### Problem statement
If an entry holds a picture, leave that picture out; copy everything else exactly.

• • • •

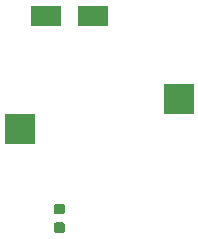
<source format=gbr>
G04 #@! TF.GenerationSoftware,KiCad,Pcbnew,5.1.5*
G04 #@! TF.CreationDate,2020-02-15T20:36:58-05:00*
G04 #@! TF.ProjectId,mx,6d782e6b-6963-4616-945f-706362585858,B*
G04 #@! TF.SameCoordinates,Original*
G04 #@! TF.FileFunction,Paste,Bot*
G04 #@! TF.FilePolarity,Positive*
%FSLAX46Y46*%
G04 Gerber Fmt 4.6, Leading zero omitted, Abs format (unit mm)*
G04 Created by KiCad (PCBNEW 5.1.5) date 2020-02-15 20:36:58*
%MOMM*%
%LPD*%
G04 APERTURE LIST*
%ADD10R,2.550000X2.500000*%
%ADD11C,0.100000*%
%ADD12R,2.500000X1.800000*%
G04 APERTURE END LIST*
D10*
X140785001Y-113740001D03*
X127335001Y-116280001D03*
D11*
G36*
X130960691Y-124176053D02*
G01*
X130981926Y-124179203D01*
X131002750Y-124184419D01*
X131022962Y-124191651D01*
X131042368Y-124200830D01*
X131060781Y-124211866D01*
X131078024Y-124224654D01*
X131093930Y-124239070D01*
X131108346Y-124254976D01*
X131121134Y-124272219D01*
X131132170Y-124290632D01*
X131141349Y-124310038D01*
X131148581Y-124330250D01*
X131153797Y-124351074D01*
X131156947Y-124372309D01*
X131158000Y-124393750D01*
X131158000Y-124831250D01*
X131156947Y-124852691D01*
X131153797Y-124873926D01*
X131148581Y-124894750D01*
X131141349Y-124914962D01*
X131132170Y-124934368D01*
X131121134Y-124952781D01*
X131108346Y-124970024D01*
X131093930Y-124985930D01*
X131078024Y-125000346D01*
X131060781Y-125013134D01*
X131042368Y-125024170D01*
X131022962Y-125033349D01*
X131002750Y-125040581D01*
X130981926Y-125045797D01*
X130960691Y-125048947D01*
X130939250Y-125050000D01*
X130426750Y-125050000D01*
X130405309Y-125048947D01*
X130384074Y-125045797D01*
X130363250Y-125040581D01*
X130343038Y-125033349D01*
X130323632Y-125024170D01*
X130305219Y-125013134D01*
X130287976Y-125000346D01*
X130272070Y-124985930D01*
X130257654Y-124970024D01*
X130244866Y-124952781D01*
X130233830Y-124934368D01*
X130224651Y-124914962D01*
X130217419Y-124894750D01*
X130212203Y-124873926D01*
X130209053Y-124852691D01*
X130208000Y-124831250D01*
X130208000Y-124393750D01*
X130209053Y-124372309D01*
X130212203Y-124351074D01*
X130217419Y-124330250D01*
X130224651Y-124310038D01*
X130233830Y-124290632D01*
X130244866Y-124272219D01*
X130257654Y-124254976D01*
X130272070Y-124239070D01*
X130287976Y-124224654D01*
X130305219Y-124211866D01*
X130323632Y-124200830D01*
X130343038Y-124191651D01*
X130363250Y-124184419D01*
X130384074Y-124179203D01*
X130405309Y-124176053D01*
X130426750Y-124175000D01*
X130939250Y-124175000D01*
X130960691Y-124176053D01*
G37*
G36*
X130960691Y-122601053D02*
G01*
X130981926Y-122604203D01*
X131002750Y-122609419D01*
X131022962Y-122616651D01*
X131042368Y-122625830D01*
X131060781Y-122636866D01*
X131078024Y-122649654D01*
X131093930Y-122664070D01*
X131108346Y-122679976D01*
X131121134Y-122697219D01*
X131132170Y-122715632D01*
X131141349Y-122735038D01*
X131148581Y-122755250D01*
X131153797Y-122776074D01*
X131156947Y-122797309D01*
X131158000Y-122818750D01*
X131158000Y-123256250D01*
X131156947Y-123277691D01*
X131153797Y-123298926D01*
X131148581Y-123319750D01*
X131141349Y-123339962D01*
X131132170Y-123359368D01*
X131121134Y-123377781D01*
X131108346Y-123395024D01*
X131093930Y-123410930D01*
X131078024Y-123425346D01*
X131060781Y-123438134D01*
X131042368Y-123449170D01*
X131022962Y-123458349D01*
X131002750Y-123465581D01*
X130981926Y-123470797D01*
X130960691Y-123473947D01*
X130939250Y-123475000D01*
X130426750Y-123475000D01*
X130405309Y-123473947D01*
X130384074Y-123470797D01*
X130363250Y-123465581D01*
X130343038Y-123458349D01*
X130323632Y-123449170D01*
X130305219Y-123438134D01*
X130287976Y-123425346D01*
X130272070Y-123410930D01*
X130257654Y-123395024D01*
X130244866Y-123377781D01*
X130233830Y-123359368D01*
X130224651Y-123339962D01*
X130217419Y-123319750D01*
X130212203Y-123298926D01*
X130209053Y-123277691D01*
X130208000Y-123256250D01*
X130208000Y-122818750D01*
X130209053Y-122797309D01*
X130212203Y-122776074D01*
X130217419Y-122755250D01*
X130224651Y-122735038D01*
X130233830Y-122715632D01*
X130244866Y-122697219D01*
X130257654Y-122679976D01*
X130272070Y-122664070D01*
X130287976Y-122649654D01*
X130305219Y-122636866D01*
X130323632Y-122625830D01*
X130343038Y-122616651D01*
X130363250Y-122609419D01*
X130384074Y-122604203D01*
X130405309Y-122601053D01*
X130426750Y-122600000D01*
X130939250Y-122600000D01*
X130960691Y-122601053D01*
G37*
D12*
X133540000Y-106680000D03*
X129540000Y-106680000D03*
M02*

</source>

• • • •

### Solution for this exercise
<source format=gbr>
G04 #@! TF.GenerationSoftware,KiCad,Pcbnew,5.1.5*
G04 #@! TF.CreationDate,2020-02-15T20:36:58-05:00*
G04 #@! TF.ProjectId,mx,6d782e6b-6963-4616-945f-706362585858,B*
G04 #@! TF.SameCoordinates,Original*
G04 #@! TF.FileFunction,Paste,Bot*
G04 #@! TF.FilePolarity,Positive*
%FSLAX46Y46*%
G04 Gerber Fmt 4.6, Leading zero omitted, Abs format (unit mm)*
G04 Created by KiCad (PCBNEW 5.1.5) date 2020-02-15 20:36:58*
%MOMM*%
%LPD*%
G04 APERTURE LIST*
%ADD10R,2.550000X2.500000*%
%ADD11C,0.100000*%
%ADD12R,2.500000X1.800000*%
G04 APERTURE END LIST*
D10*
X140785001Y-113740001D03*
X127335001Y-116280001D03*
D11*
G36*
X130960691Y-124176053D02*
G01*
X130981926Y-124179203D01*
X131002750Y-124184419D01*
X131022962Y-124191651D01*
X131042368Y-124200830D01*
X131060781Y-124211866D01*
X131078024Y-124224654D01*
X131093930Y-124239070D01*
X131108346Y-124254976D01*
X131121134Y-124272219D01*
X131132170Y-124290632D01*
X131141349Y-124310038D01*
X131148581Y-124330250D01*
X131153797Y-124351074D01*
X131156947Y-124372309D01*
X131158000Y-124393750D01*
X131158000Y-124831250D01*
X131156947Y-124852691D01*
X131153797Y-124873926D01*
X131148581Y-124894750D01*
X131141349Y-124914962D01*
X131132170Y-124934368D01*
X131121134Y-124952781D01*
X131108346Y-124970024D01*
X131093930Y-124985930D01*
X131078024Y-125000346D01*
X131060781Y-125013134D01*
X131042368Y-125024170D01*
X131022962Y-125033349D01*
X131002750Y-125040581D01*
X130981926Y-125045797D01*
X130960691Y-125048947D01*
X130939250Y-125050000D01*
X130426750Y-125050000D01*
X130405309Y-125048947D01*
X130384074Y-125045797D01*
X130363250Y-125040581D01*
X130343038Y-125033349D01*
X130323632Y-125024170D01*
X130305219Y-125013134D01*
X130287976Y-125000346D01*
X130272070Y-124985930D01*
X130257654Y-124970024D01*
X130244866Y-124952781D01*
X130233830Y-124934368D01*
X130224651Y-124914962D01*
X130217419Y-124894750D01*
X130212203Y-124873926D01*
X130209053Y-124852691D01*
X130208000Y-124831250D01*
X130208000Y-124393750D01*
X130209053Y-124372309D01*
X130212203Y-124351074D01*
X130217419Y-124330250D01*
X130224651Y-124310038D01*
X130233830Y-124290632D01*
X130244866Y-124272219D01*
X130257654Y-124254976D01*
X130272070Y-124239070D01*
X130287976Y-124224654D01*
X130305219Y-124211866D01*
X130323632Y-124200830D01*
X130343038Y-124191651D01*
X130363250Y-124184419D01*
X130384074Y-124179203D01*
X130405309Y-124176053D01*
X130426750Y-124175000D01*
X130939250Y-124175000D01*
X130960691Y-124176053D01*
G37*
G36*
X130960691Y-122601053D02*
G01*
X130981926Y-122604203D01*
X131002750Y-122609419D01*
X131022962Y-122616651D01*
X131042368Y-122625830D01*
X131060781Y-122636866D01*
X131078024Y-122649654D01*
X131093930Y-122664070D01*
X131108346Y-122679976D01*
X131121134Y-122697219D01*
X131132170Y-122715632D01*
X131141349Y-122735038D01*
X131148581Y-122755250D01*
X131153797Y-122776074D01*
X131156947Y-122797309D01*
X131158000Y-122818750D01*
X131158000Y-123256250D01*
X131156947Y-123277691D01*
X131153797Y-123298926D01*
X131148581Y-123319750D01*
X131141349Y-123339962D01*
X131132170Y-123359368D01*
X131121134Y-123377781D01*
X131108346Y-123395024D01*
X131093930Y-123410930D01*
X131078024Y-123425346D01*
X131060781Y-123438134D01*
X131042368Y-123449170D01*
X131022962Y-123458349D01*
X131002750Y-123465581D01*
X130981926Y-123470797D01*
X130960691Y-123473947D01*
X130939250Y-123475000D01*
X130426750Y-123475000D01*
X130405309Y-123473947D01*
X130384074Y-123470797D01*
X130363250Y-123465581D01*
X130343038Y-123458349D01*
X130323632Y-123449170D01*
X130305219Y-123438134D01*
X130287976Y-123425346D01*
X130272070Y-123410930D01*
X130257654Y-123395024D01*
X130244866Y-123377781D01*
X130233830Y-123359368D01*
X130224651Y-123339962D01*
X130217419Y-123319750D01*
X130212203Y-123298926D01*
X130209053Y-123277691D01*
X130208000Y-123256250D01*
X130208000Y-122818750D01*
X130209053Y-122797309D01*
X130212203Y-122776074D01*
X130217419Y-122755250D01*
X130224651Y-122735038D01*
X130233830Y-122715632D01*
X130244866Y-122697219D01*
X130257654Y-122679976D01*
X130272070Y-122664070D01*
X130287976Y-122649654D01*
X130305219Y-122636866D01*
X130323632Y-122625830D01*
X130343038Y-122616651D01*
X130363250Y-122609419D01*
X130384074Y-122604203D01*
X130405309Y-122601053D01*
X130426750Y-122600000D01*
X130939250Y-122600000D01*
X130960691Y-122601053D01*
G37*
D12*
X133540000Y-106680000D03*
X129540000Y-106680000D03*
M02*

</source>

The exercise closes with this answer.